While modern processors and branch prediction make jumps relatively cheap, they can’t avoid instruction cache misses if the dispatch is happening frequently.

By removing the layer of indirection, the compiler can choose to inline the implementation instead of using a jmp; this keeps our icache clean, and can lead to faster execution.

However, there’s a real cost to this! Inlining is, in broad strokes, often faster; but that’s not always true if you’re e.g. inlining a large number of instructions into a tight loop. As with all performance, profile to know the truth.

kaba0 · on May 24, 2022

What is more meaningful perhaps is not the lack of jump, but another optimization “pass” after the inline. Let’s say the compare function needs an object passed to it (e.g. in Java’s case). In this case the call site would create two new objects, pass them to the compare function and jump there. Instead in case of an inline and optimization case the call site might avoid object creation entirely if they would only be destructured in the compare part.

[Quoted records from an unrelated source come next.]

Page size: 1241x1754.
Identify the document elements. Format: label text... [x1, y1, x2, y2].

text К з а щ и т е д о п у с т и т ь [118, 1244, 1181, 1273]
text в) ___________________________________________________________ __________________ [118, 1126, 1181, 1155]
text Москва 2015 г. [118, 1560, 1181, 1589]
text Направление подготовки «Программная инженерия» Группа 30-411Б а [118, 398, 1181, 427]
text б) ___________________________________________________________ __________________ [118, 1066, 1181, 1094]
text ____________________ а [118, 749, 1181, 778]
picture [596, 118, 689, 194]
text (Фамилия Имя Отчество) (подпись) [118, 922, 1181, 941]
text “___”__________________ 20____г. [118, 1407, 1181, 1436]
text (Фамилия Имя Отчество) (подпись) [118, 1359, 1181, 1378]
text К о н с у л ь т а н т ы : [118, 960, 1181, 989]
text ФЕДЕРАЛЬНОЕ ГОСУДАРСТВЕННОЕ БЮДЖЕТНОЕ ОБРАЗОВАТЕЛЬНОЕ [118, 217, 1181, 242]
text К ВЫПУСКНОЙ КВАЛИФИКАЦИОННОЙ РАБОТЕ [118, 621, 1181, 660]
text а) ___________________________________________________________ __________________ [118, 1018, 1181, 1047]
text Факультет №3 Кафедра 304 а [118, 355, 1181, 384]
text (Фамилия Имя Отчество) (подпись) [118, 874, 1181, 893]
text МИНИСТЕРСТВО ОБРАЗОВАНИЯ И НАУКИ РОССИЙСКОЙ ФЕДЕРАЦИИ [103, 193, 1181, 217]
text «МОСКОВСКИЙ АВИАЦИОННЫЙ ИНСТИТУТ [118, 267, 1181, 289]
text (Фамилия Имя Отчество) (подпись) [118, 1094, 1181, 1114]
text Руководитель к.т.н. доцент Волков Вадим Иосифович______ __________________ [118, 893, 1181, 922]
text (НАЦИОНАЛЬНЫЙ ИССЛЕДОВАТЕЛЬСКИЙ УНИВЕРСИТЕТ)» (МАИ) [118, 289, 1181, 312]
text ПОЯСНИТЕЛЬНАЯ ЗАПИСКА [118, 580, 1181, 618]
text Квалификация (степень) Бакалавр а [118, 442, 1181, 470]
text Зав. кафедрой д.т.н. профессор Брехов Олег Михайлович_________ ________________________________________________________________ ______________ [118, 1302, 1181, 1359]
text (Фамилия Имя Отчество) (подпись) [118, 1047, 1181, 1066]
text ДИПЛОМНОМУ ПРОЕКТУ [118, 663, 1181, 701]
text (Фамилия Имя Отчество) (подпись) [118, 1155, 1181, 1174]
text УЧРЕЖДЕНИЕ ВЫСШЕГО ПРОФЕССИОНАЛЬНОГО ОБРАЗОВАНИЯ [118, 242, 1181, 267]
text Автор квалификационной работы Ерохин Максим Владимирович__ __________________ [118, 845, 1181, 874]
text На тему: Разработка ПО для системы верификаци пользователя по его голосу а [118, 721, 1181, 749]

jacksnipe · on May 24, 2022

You’re right, inlining is the actual key. My comment is a bit jumbled.

mcluck · on May 24, 2022

The ultra short version of what he is saying is that generics allow you to provide information to the compiler that enables inlining. So instead of doing something like this (pseudo assembly)

    PUSH x
    PUSH y
    CALL compare
    CMP x y
    POP

You end up with

    CMP x y

Of course this will vary based on the type that you're optimizing for but in all cases you're removing the need to push and pop the stack for every comparison. I'm not smart enough to talk about other optimizations enabled by generics though.

taeric · on May 24, 2022

Anytime you can move a choice from runtime to compile time, it has the ability to speed up runtime. Such that if a lot of what your sort routine is doing at runtime is finding out what the type of the objects being sorted is, then moving that to a choice at compile time can recover all of that time.

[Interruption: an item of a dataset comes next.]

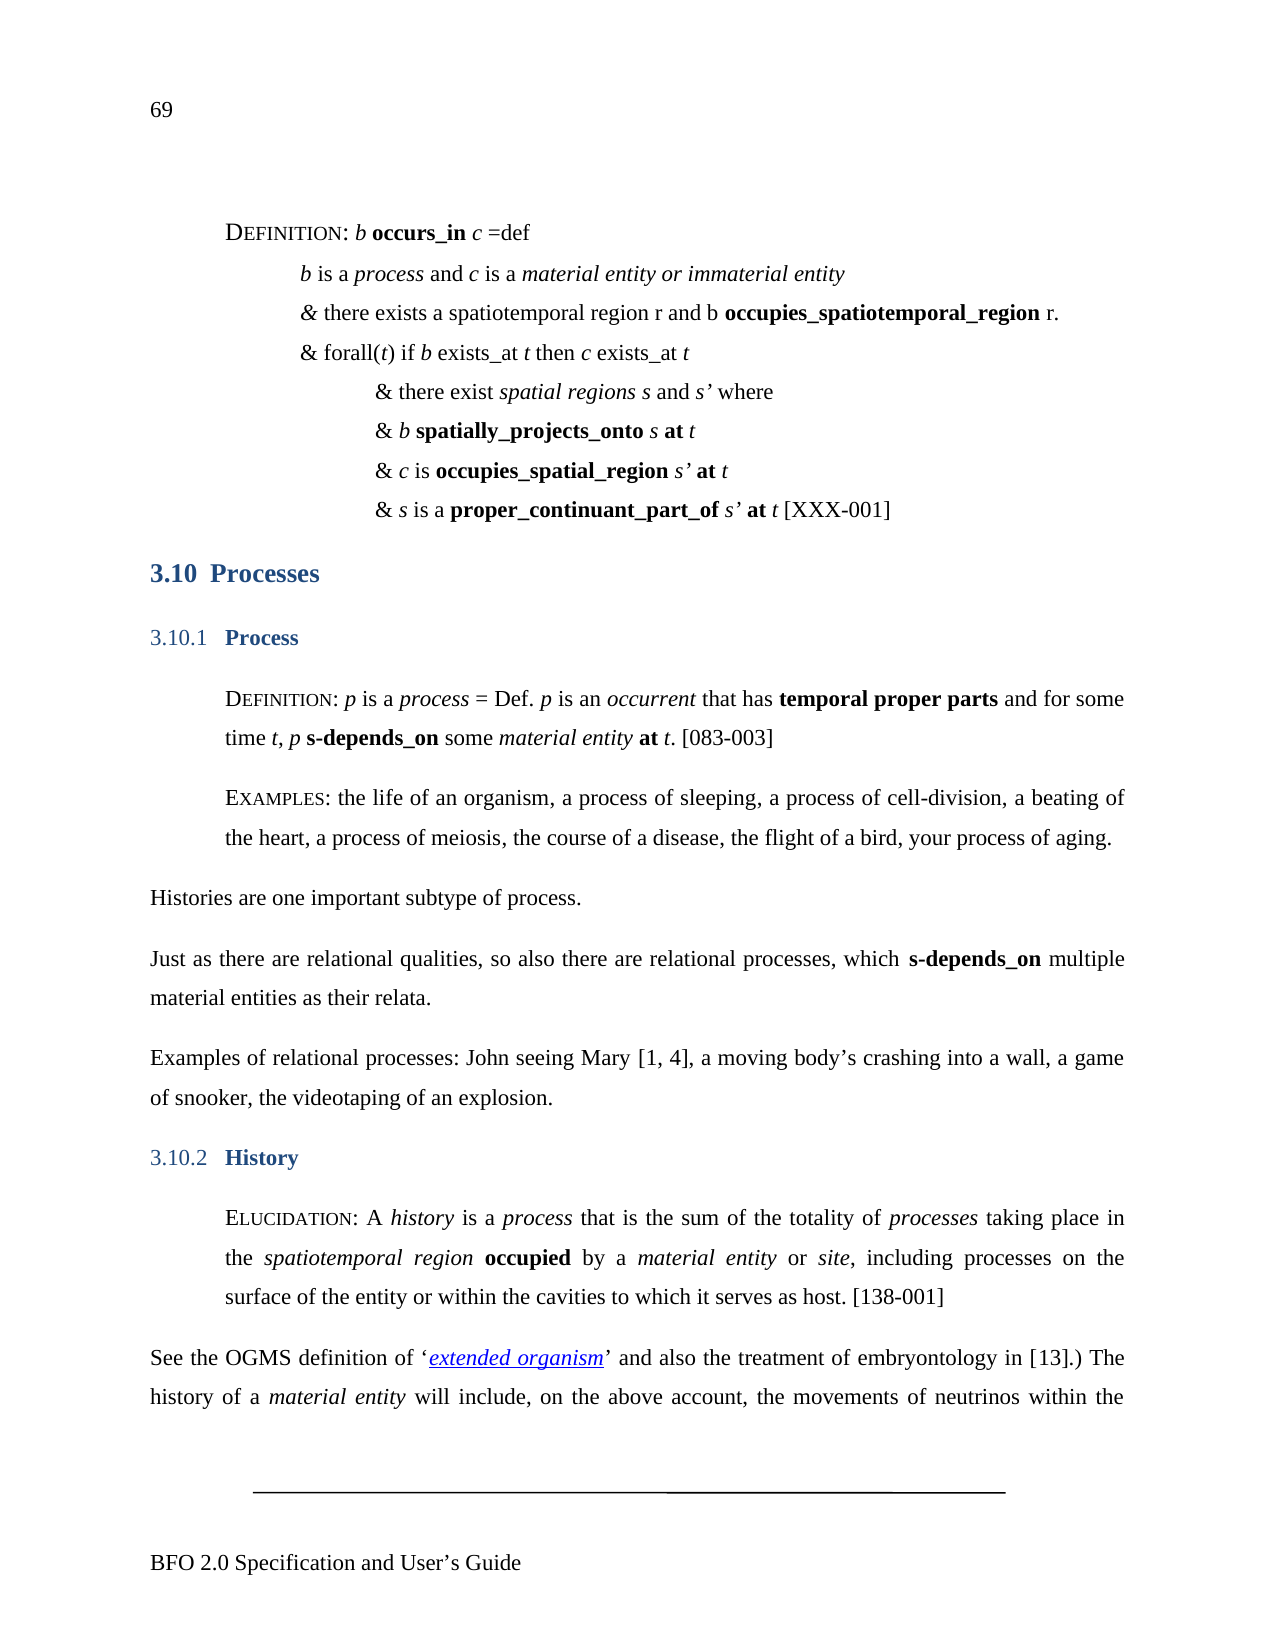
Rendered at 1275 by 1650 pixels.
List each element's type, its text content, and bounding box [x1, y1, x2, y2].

Note, this is not just generics. Java could use overloading for years before generics to get similar benefits. Common LISP has type annotations that can give similar benefits. Generics is just a much easier/stronger to use construct for this in many cases.

b0sk · on May 24, 2022

the post goes in detail.

Essentially, imagine you have custom routines for your ints and floats and your language doesn't support generics. You'll have a code like this

  if type is INT:
    answer = optimizedRoutineForInt();
  else type is FLOAT:
    answer = optimizedRoutineForFloat();

This happens at run-time. There's an overhead.

With generics, there's zero overhead. Your code will look something like

  answer = optimizedRoutine<Type>();

and if optimizedRoutine<Float> can be inlined at this site, there are no conditions or jumps in the code.

The post goes in detail about how for sorting, this sort of comparison function is called so frequently it has a massive impact on performance

veidelis · on May 24, 2022

..this comparison function of sort..